[Stored data entries]
_ _ _ _
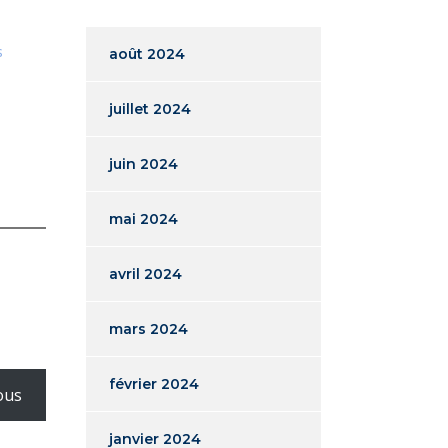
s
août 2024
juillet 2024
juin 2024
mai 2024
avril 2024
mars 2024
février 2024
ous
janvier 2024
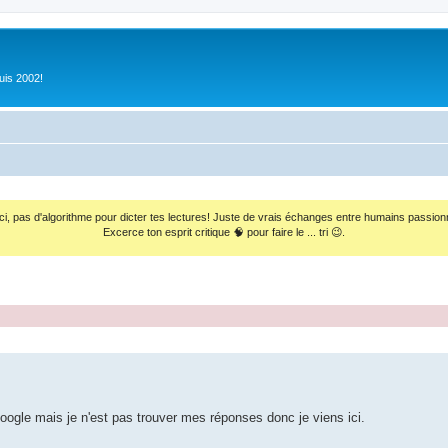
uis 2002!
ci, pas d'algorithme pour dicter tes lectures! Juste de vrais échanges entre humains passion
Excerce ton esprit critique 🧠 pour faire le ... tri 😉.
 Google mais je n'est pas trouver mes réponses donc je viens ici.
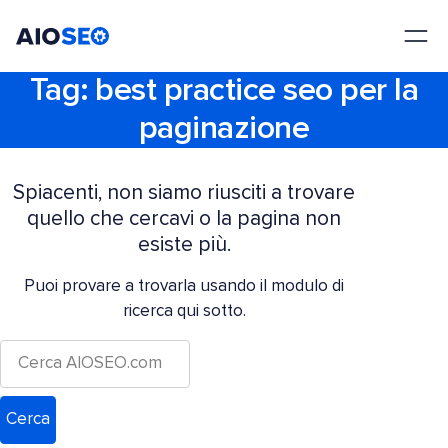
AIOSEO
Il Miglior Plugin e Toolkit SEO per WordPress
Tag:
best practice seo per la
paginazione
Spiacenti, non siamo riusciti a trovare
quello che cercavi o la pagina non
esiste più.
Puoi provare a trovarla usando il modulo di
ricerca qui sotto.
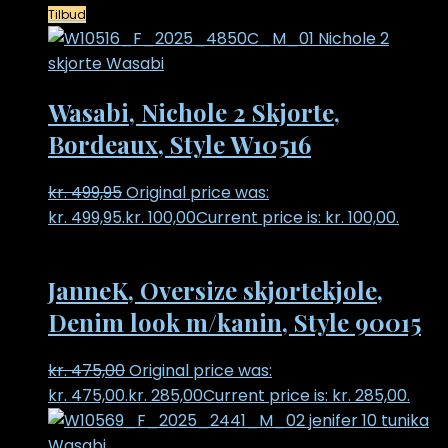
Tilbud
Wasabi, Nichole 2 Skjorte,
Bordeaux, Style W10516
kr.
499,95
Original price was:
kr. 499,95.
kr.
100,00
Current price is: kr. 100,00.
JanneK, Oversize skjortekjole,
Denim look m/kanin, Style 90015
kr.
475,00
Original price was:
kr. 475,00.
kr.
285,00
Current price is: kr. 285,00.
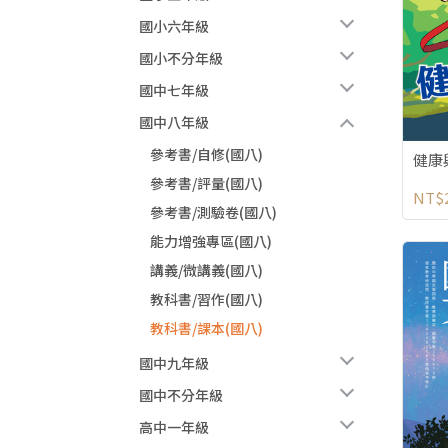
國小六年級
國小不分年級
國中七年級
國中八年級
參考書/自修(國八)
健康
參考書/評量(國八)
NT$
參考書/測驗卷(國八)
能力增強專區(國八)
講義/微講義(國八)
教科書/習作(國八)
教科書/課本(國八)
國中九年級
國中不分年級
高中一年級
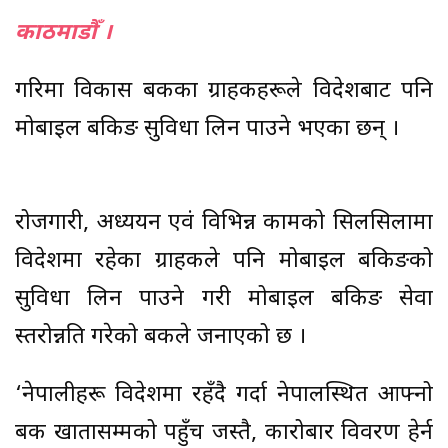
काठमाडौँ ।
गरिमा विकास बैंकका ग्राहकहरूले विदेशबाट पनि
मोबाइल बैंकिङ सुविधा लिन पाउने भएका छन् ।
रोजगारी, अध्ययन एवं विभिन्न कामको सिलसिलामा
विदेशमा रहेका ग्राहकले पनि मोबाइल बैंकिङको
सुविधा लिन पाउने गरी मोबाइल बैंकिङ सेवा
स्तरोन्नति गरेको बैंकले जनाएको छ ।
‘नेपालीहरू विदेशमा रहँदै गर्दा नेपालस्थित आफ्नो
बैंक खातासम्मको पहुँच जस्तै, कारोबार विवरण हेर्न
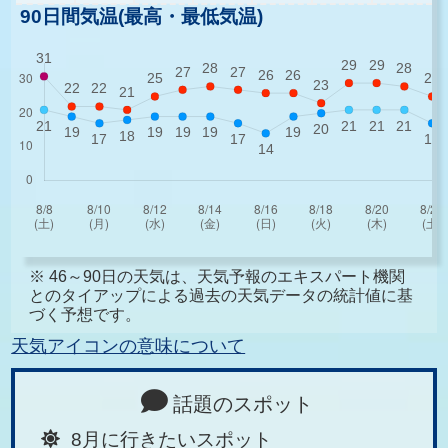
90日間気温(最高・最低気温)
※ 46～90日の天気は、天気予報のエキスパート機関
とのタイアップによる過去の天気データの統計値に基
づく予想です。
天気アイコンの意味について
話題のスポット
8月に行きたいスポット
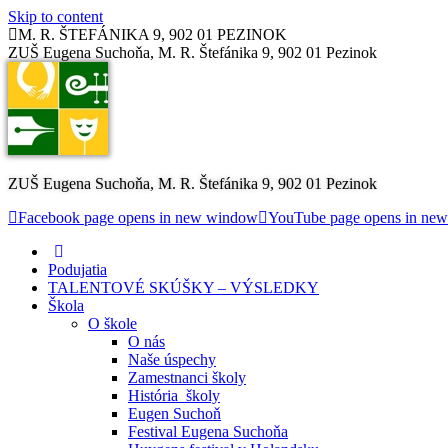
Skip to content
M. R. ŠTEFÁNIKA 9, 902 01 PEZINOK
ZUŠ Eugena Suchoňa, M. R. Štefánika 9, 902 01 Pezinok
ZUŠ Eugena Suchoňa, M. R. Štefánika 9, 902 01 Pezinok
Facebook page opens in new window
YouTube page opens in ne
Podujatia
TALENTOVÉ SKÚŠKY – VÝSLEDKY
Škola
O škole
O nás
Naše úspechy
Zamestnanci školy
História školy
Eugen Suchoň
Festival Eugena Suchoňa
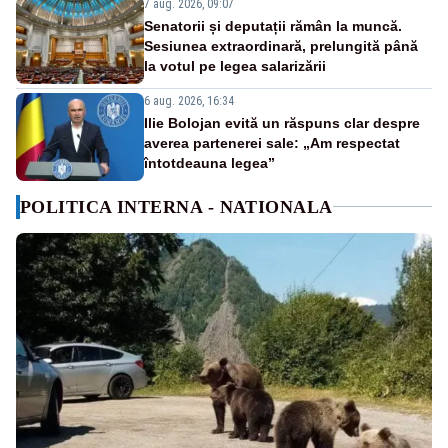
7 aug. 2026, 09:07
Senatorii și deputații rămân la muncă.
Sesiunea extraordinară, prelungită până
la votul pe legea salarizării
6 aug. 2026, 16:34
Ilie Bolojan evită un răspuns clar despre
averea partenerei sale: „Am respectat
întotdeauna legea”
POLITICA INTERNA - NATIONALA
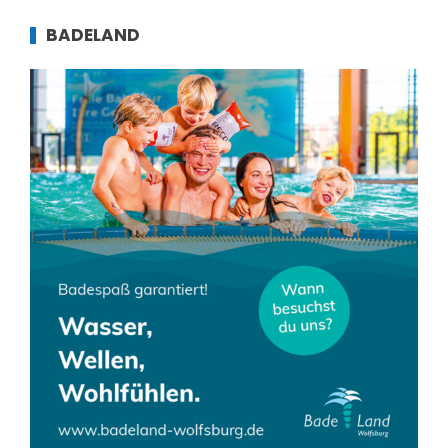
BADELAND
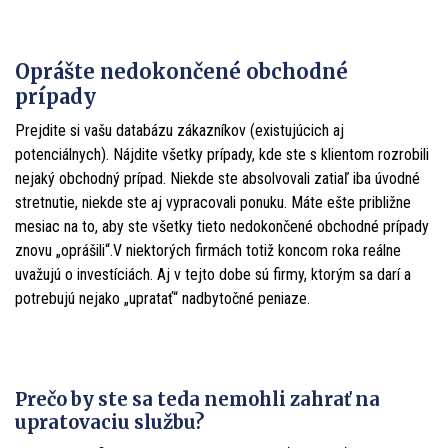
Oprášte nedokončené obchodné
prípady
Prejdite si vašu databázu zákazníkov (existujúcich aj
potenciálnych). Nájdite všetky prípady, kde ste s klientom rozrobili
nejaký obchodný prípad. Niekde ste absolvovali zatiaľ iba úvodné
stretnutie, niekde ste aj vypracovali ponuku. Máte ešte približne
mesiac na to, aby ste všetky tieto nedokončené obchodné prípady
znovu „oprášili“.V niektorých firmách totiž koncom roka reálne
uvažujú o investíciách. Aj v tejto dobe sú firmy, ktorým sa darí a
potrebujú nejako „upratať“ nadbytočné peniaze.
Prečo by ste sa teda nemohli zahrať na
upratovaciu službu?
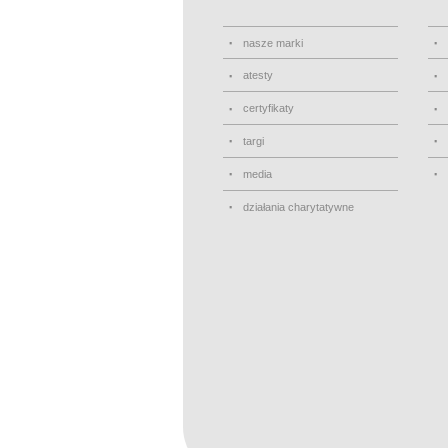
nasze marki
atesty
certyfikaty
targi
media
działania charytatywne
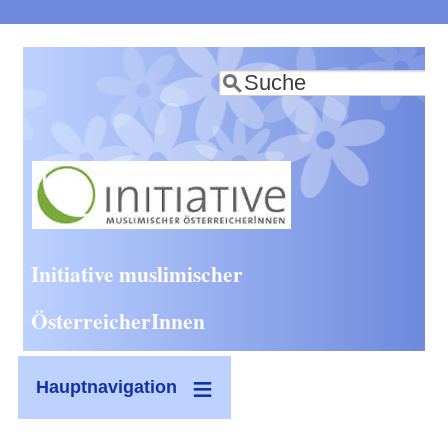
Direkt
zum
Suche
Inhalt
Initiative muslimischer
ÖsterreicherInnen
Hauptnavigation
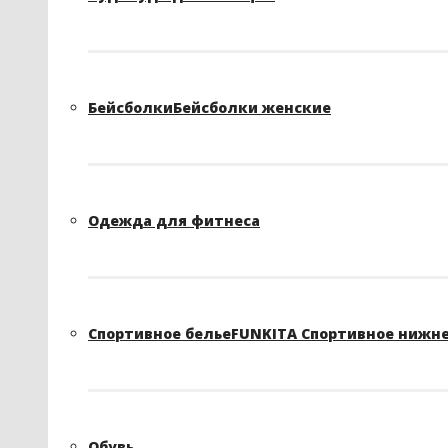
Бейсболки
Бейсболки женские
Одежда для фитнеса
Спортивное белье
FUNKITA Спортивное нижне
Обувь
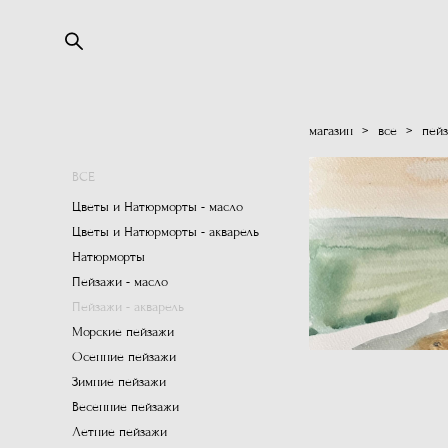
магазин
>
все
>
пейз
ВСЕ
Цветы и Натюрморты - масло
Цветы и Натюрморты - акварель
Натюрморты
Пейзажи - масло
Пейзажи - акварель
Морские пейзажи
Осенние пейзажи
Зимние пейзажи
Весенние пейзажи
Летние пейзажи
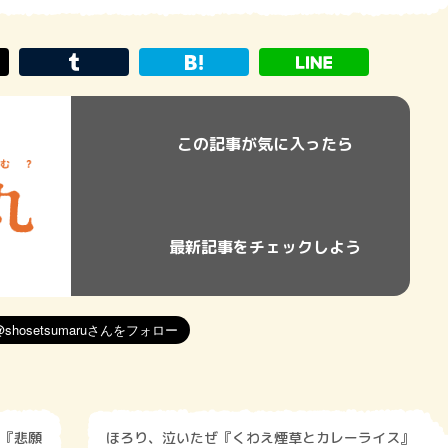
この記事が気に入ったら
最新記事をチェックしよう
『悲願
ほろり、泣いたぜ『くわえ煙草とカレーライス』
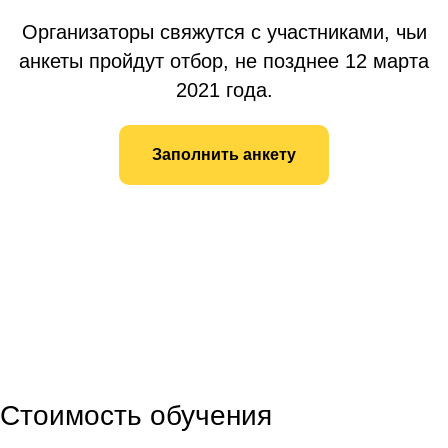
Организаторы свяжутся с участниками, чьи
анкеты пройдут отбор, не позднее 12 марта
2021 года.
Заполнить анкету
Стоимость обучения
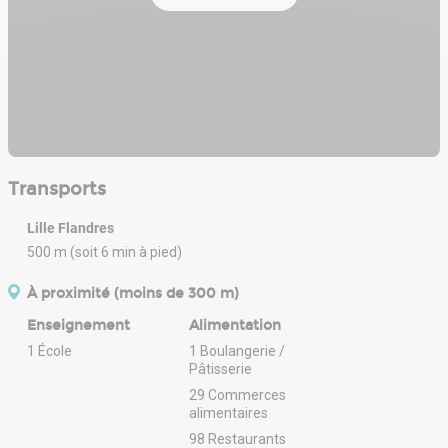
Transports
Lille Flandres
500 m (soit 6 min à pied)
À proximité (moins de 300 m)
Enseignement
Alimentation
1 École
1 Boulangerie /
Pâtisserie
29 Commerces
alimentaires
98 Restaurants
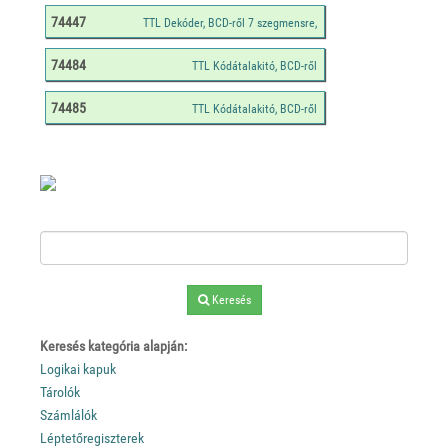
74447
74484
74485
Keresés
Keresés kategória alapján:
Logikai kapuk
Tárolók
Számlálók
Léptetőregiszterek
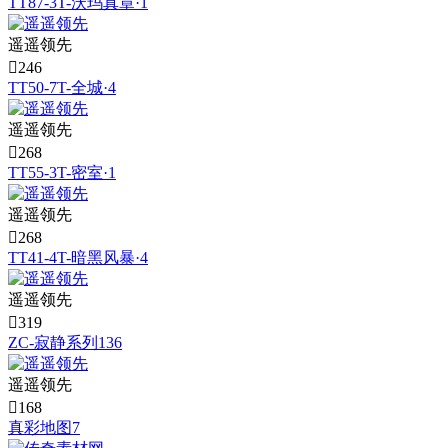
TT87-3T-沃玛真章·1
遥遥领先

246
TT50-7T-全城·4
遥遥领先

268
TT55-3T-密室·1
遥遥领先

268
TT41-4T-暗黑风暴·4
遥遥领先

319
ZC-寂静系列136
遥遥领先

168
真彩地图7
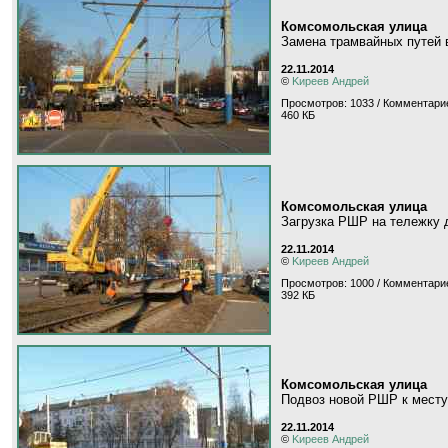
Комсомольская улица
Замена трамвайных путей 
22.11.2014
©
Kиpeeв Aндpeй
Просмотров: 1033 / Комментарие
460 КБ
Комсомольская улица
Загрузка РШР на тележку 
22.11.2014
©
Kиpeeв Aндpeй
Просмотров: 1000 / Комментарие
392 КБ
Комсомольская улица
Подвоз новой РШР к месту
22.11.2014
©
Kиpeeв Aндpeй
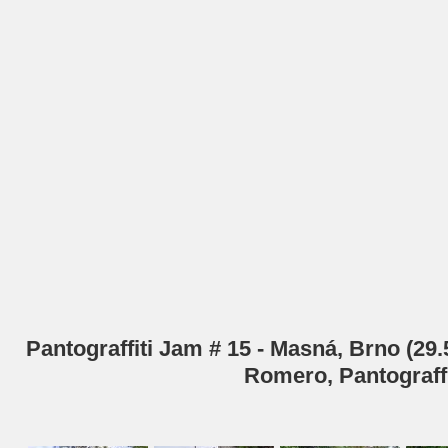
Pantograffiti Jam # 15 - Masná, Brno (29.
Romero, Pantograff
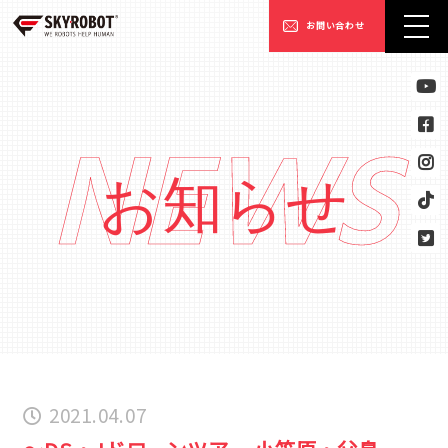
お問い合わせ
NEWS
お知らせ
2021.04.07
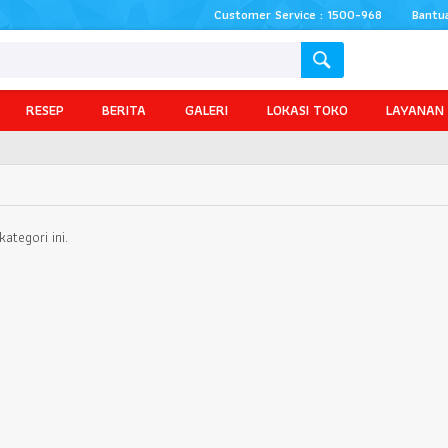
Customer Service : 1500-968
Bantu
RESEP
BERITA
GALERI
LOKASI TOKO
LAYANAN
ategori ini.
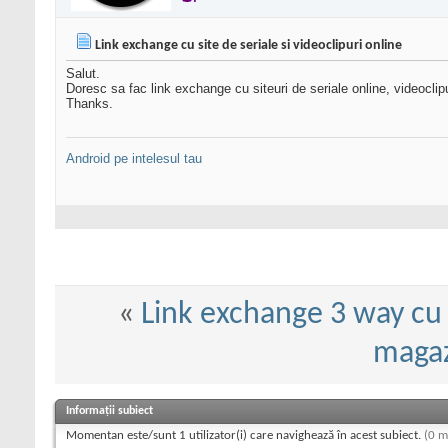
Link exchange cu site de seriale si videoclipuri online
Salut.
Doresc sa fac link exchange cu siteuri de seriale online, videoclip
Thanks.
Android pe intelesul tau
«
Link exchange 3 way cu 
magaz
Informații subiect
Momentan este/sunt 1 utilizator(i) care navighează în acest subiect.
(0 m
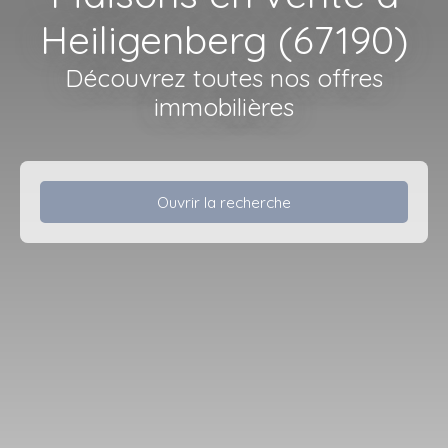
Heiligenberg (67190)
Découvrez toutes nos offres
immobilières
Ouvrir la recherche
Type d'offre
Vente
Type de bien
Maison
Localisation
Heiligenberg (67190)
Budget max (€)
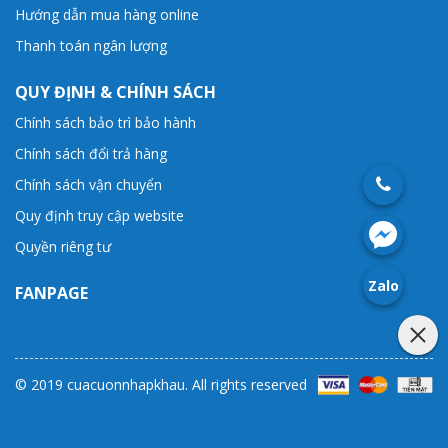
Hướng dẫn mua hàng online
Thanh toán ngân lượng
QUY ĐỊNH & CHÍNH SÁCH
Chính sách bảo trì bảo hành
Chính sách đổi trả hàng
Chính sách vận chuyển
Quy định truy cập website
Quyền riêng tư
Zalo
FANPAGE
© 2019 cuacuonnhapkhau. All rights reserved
_ _ _ _
** Exercise requirements **
Look through the data and gather every line with the string "pour" in it.

** Exercise response **
ci, pas d'algorithme pour dicter tes lectures! Juste de vrais échanges entre humains passion
Excerce ton esprit critique 🧠 pour faire le ... tri 😉.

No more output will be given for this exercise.